The _ZERO suffix is not an error: it does not mean that this does a build bug when the expression is zero, it refers to the fact that normally, this expression returns zero.
#define BUILD_BUG_ON(expr) ((void)sizeof(char[1 - 2*!!(expr)]))
also causes a build-time failure if expr is nonzero. When expr is zero or false, it is simply an unused sizeof expression of a one-char array. When expr is true or nonzero, it becomes an unused sizeof expression of an array with -1 chars, and thus should lead to a compile-time error.
#define BUILD_BUG_ON_INVALID(expr) ((void)(sizeof((long)(expr))))
This verifies that expr is valid, without evaluating any side effects in expr. (For example, BUILD_BUG_ON_INVALID(x++) checks that x is a valid variable, but does not increment it.)
In any case, I do recommend using static_assert(expr, message_string), with one of the header files containing
#define static_assert(expr, msg) _Static_assert(expr, msg)
and expand on that when you encounter compilers that do not support it. Each compiler does provide identifiable pre-defined macros (https://sourceforge.net/p/predef/wiki/Home/) one can #ifdef about, and implement a suitable workaround. Even sdcc has supported _Static_assert since version 3.3.0 (released in 2013).
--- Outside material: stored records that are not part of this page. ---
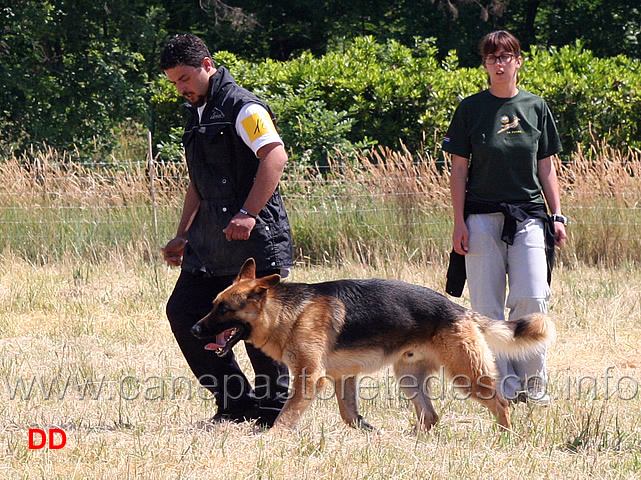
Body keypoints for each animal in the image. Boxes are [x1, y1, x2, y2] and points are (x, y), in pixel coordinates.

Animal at [189, 258, 552, 432]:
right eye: (213, 304)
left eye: (224, 309)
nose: (193, 329)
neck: (288, 311)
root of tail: (459, 309)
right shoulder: (342, 378)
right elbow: (349, 415)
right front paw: (368, 433)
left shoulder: (309, 377)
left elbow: (285, 417)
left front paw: (271, 440)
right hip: (408, 379)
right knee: (431, 415)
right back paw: (411, 441)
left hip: (467, 377)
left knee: (500, 404)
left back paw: (505, 437)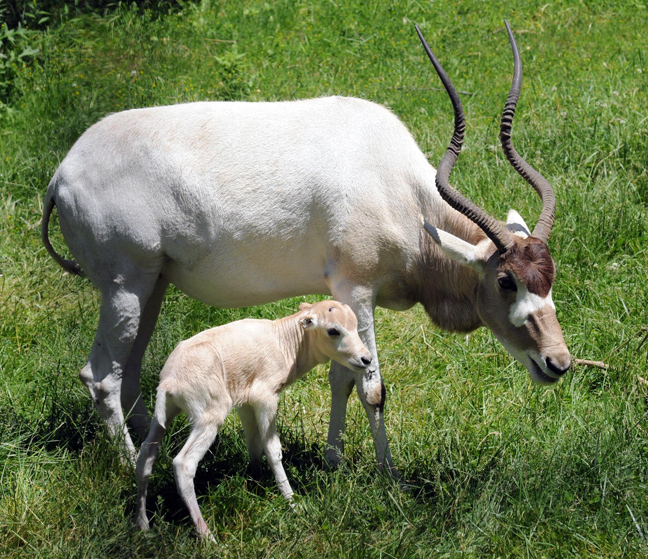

If you want to future-proof that, use#if !defined(static_assert)
#if defined(__STDC_VERSION__) && __STDC_VERSION__ >= 202311L
#define static_assert(expr, msg) static_assert(expr, msg)
#elif defined(__STDC_VERSION__) && __STDC_VERSION__ >= 201112L
#define static_assert(expr, msg) _Static_assert(expr, msg)
#else
#define static_assert(expr, msg) ((void)sizeof(char[1 - 2*!(expr)]))
#endif
#endif /* !defined(static_assert) */
which uses the __STDC_VERSION__ pre-defined macro the compiler is supposed to set. If it is already a macro, it does not redefine it. If the compiler advertises itself as a C23 one, then static_assert is used. If not, but the compiler advertises itself as a C11 one, _Static_assert is used. Otherwise, it falls back to evaluating the size of an array of chars with one element if expr is true, and -1 elements if expr is false (losing the message, though).
That assumes C23 will have __STDC_VERSION__ == 202311L.